Excerpt provided –
--
Months after the fighting was over, the rotting bodies of unburied Japanese still littered the jungle on the edge of the streams around Milne Bay; the Australian dead had been buried in a war cemetery behind Gili Gili. Other Japanese, who had survived but failed to be evacuated, set out on foot across the mountains to try to reach their countrymen at Buna. They did not make it. An Australian report described how their skeletons could be found lying in small coral caves along the coast. Local Papuans found two Japanese wandering in the grasslands and pelted them with rocks whenever they attempted to rest. At dusk the two hanged themselves from a tree.
The other side of the story is that in their few days at Milne Bay the Japanese had displayed remarkable brutality. The Webb Commission into Japanese atrocities listed 59 cases of local people murdered by the Japanese, often being bayoneted while held prisoner, and in many cases being tortured or mutilated. Not one of the 36 Australians captured by the Japanese in the course of the battle survived. All were killed, and some were badly mutilated.
For the Allies, Milne Bay represented a turning point. Victory here and a few weeks later on the Kokoda Trail ended any Japanese hopes of taking Port Moresby. More important, perhaps, was the psychological victory. The seemingly unstoppable Japanese had been stopped. Australian Brigadier John Field summed up Australian feelings at the time:
Our troops have proved the Jap is not a superman.
--
Provided information –
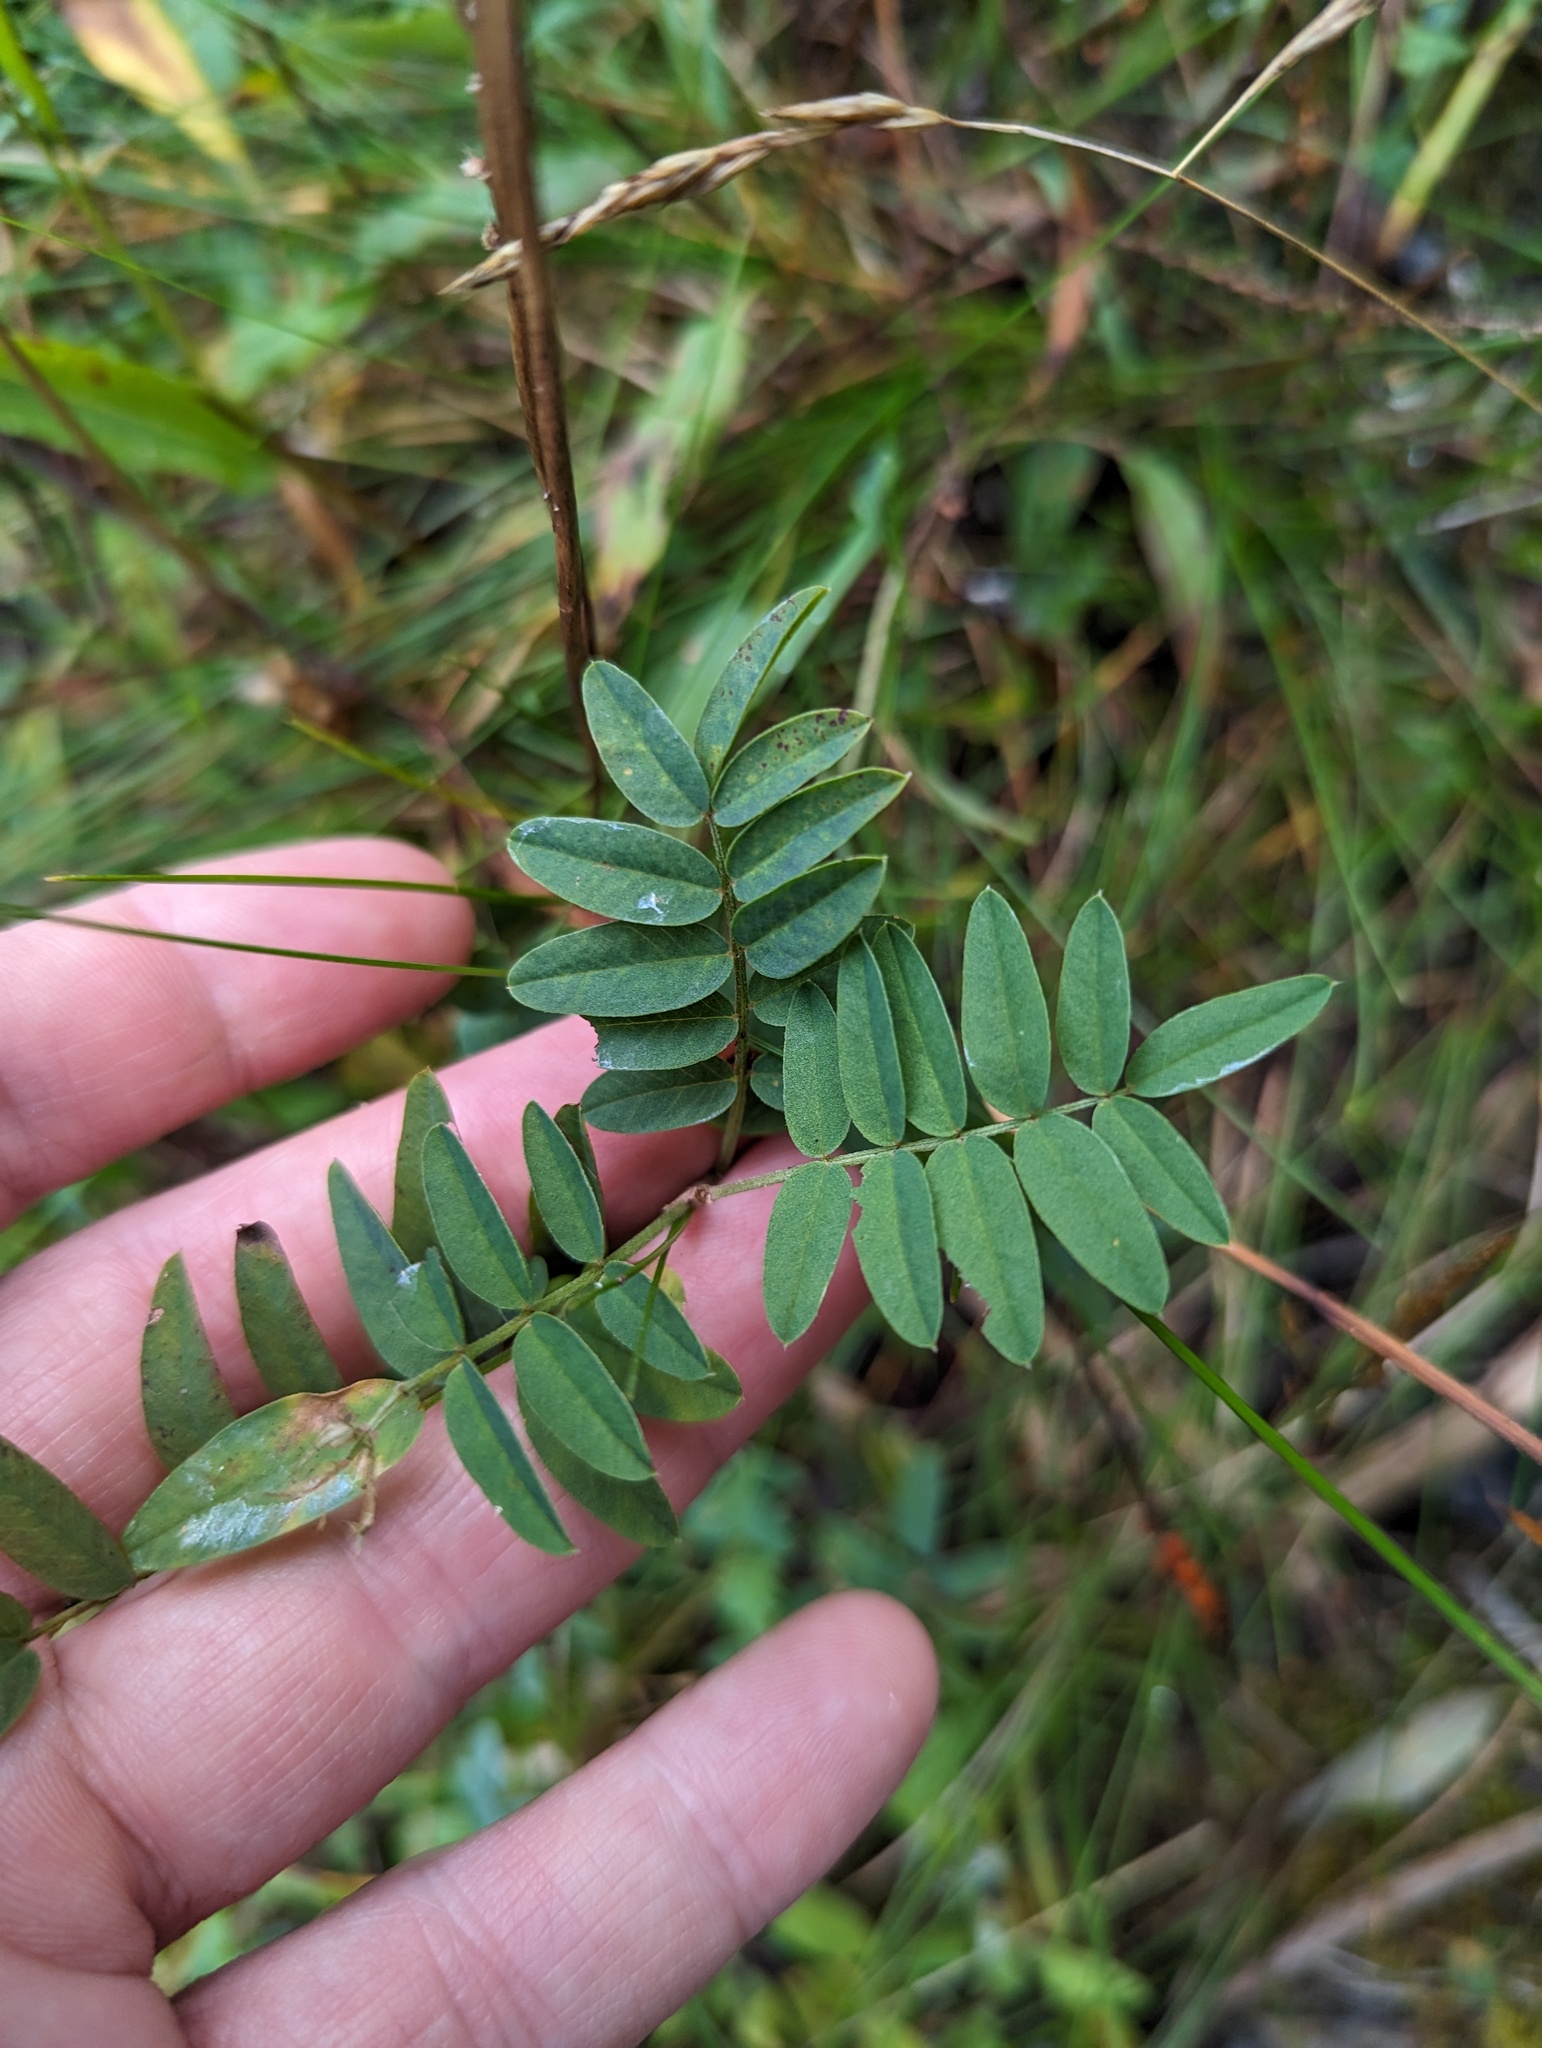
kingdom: Plantae
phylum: Tracheophyta
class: Magnoliopsida
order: Fabales
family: Fabaceae
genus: Hedysarum
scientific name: Hedysarum alpinum
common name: Alpine sweet-vetch
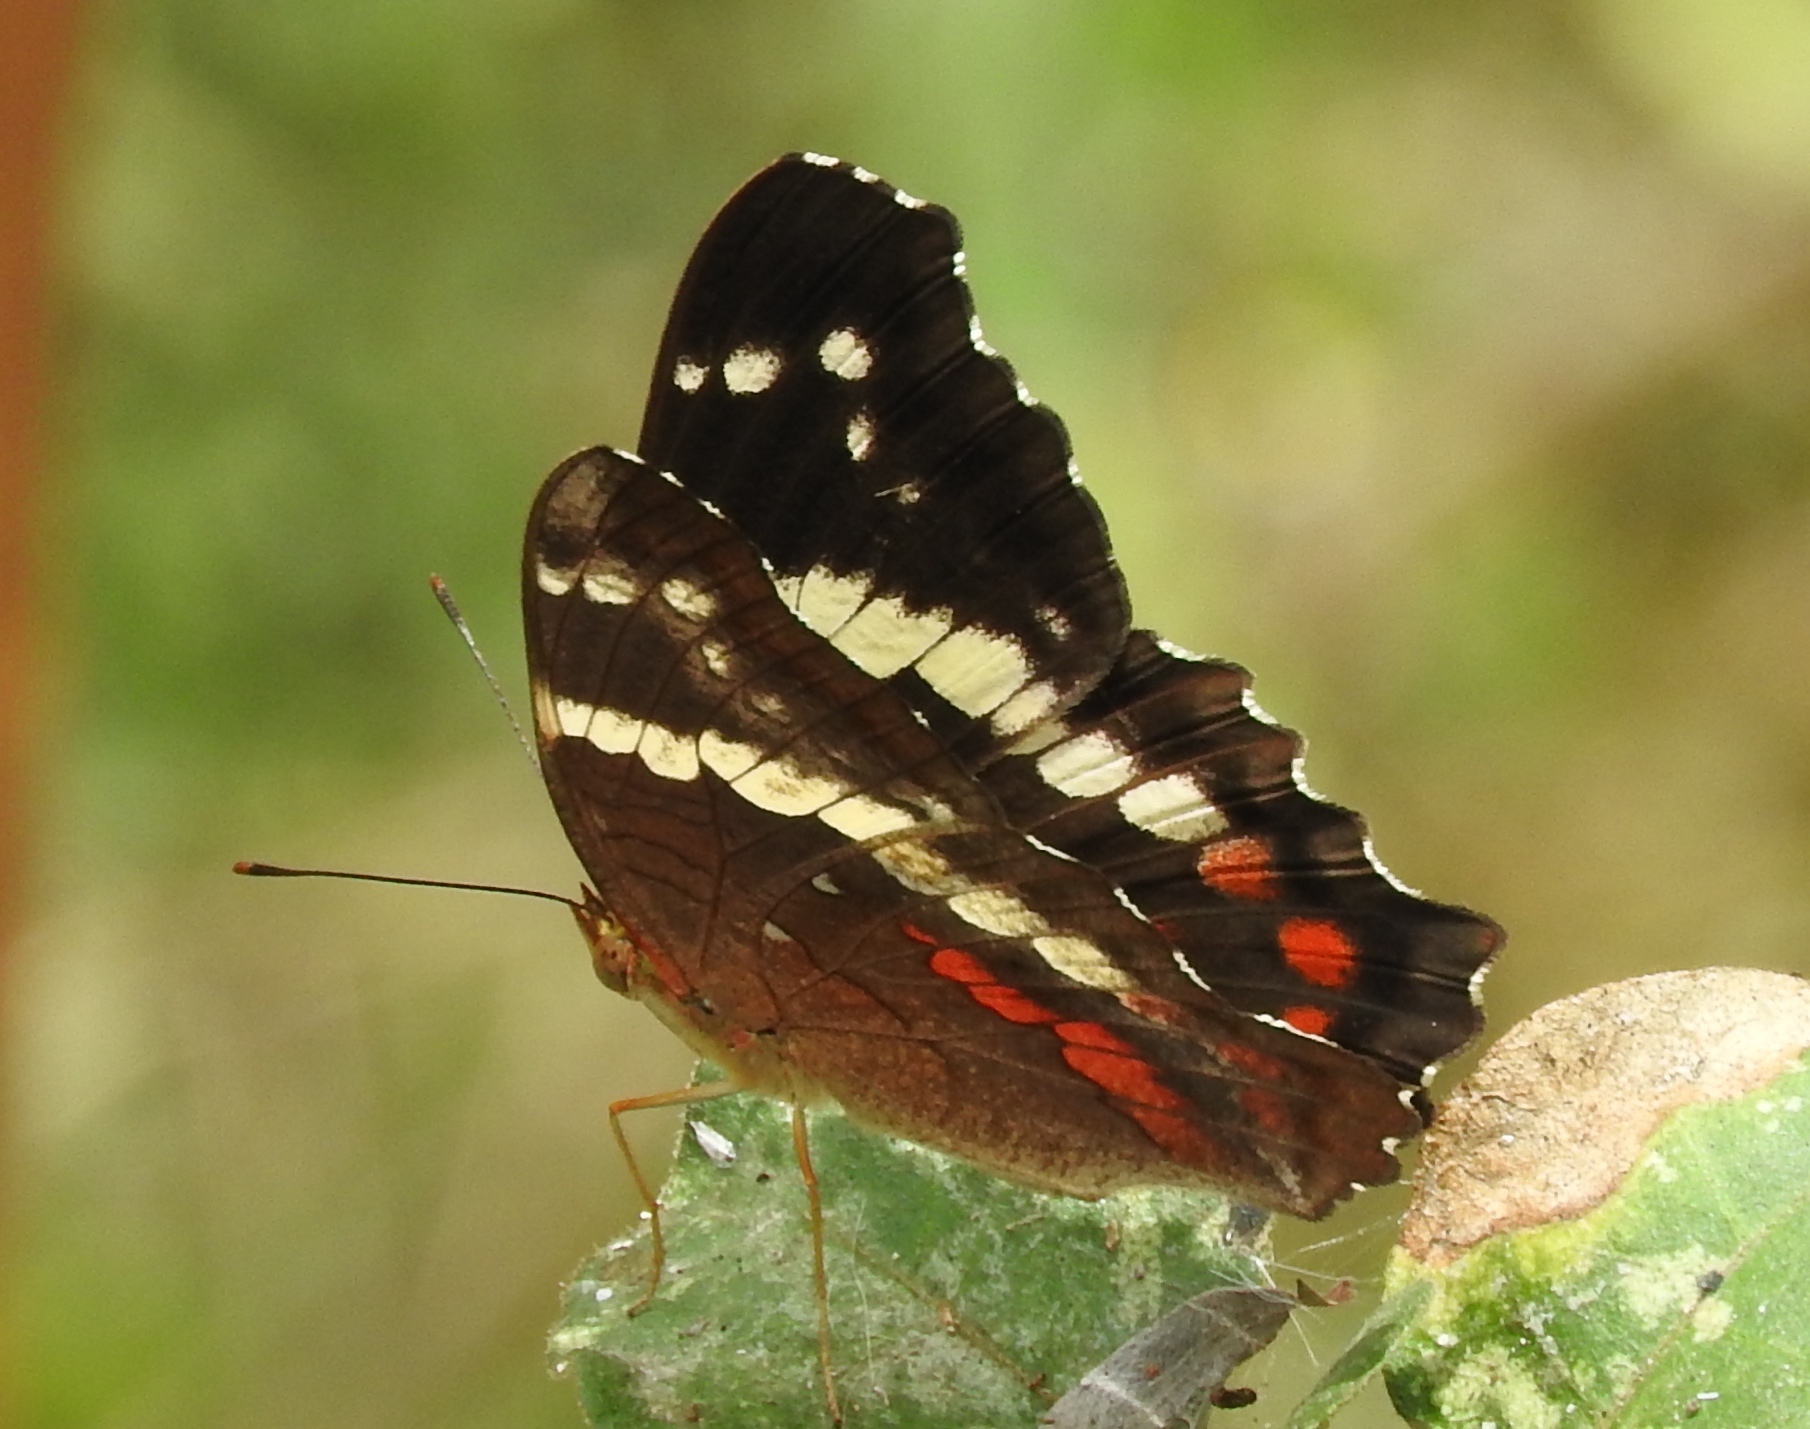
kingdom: Animalia
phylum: Arthropoda
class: Insecta
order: Lepidoptera
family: Nymphalidae
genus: Anartia
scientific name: Anartia fatima
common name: Banded peacock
--
Required work –
(a) Condense the paragraph in the Milne Bay excerpt that begins "The other side of the story" into a shorter version that keeps its main facts.
(b) Reproduce verbatim everything in the Milne Bay excerpt from "The other side" down to "not a superman.".

Written responses –
(a) During their few days at Milne Bay, the Japanese showed remarkable brutality. The Webb Commission recorded 59 cases of local people murdered by them, often bayoneted while held prisoner and in many cases tortured or mutilated. None of the 36 Australians captured during the battle survived. All were killed, and some were badly mutilated.

(b)
The other side of the story is that in their few days at Milne Bay the Japanese had displayed remarkable brutality. The Webb Commission into Japanese atrocities listed 59 cases of local people murdered by the Japanese, often being bayoneted while held prisoner, and in many cases being tortured or mutilated. Not one of the 36 Australians captured by the Japanese in the course of the battle survived. All were killed, and some were badly mutilated.
For the Allies, Milne Bay represented a turning point. Victory here and a few weeks later on the Kokoda Trail ended any Japanese hopes of taking Port Moresby. More important, perhaps, was the psychological victory. The seemingly unstoppable Japanese had been stopped. Australian Brigadier John Field summed up Australian feelings at the time:
Our troops have proved the Jap is not a superman.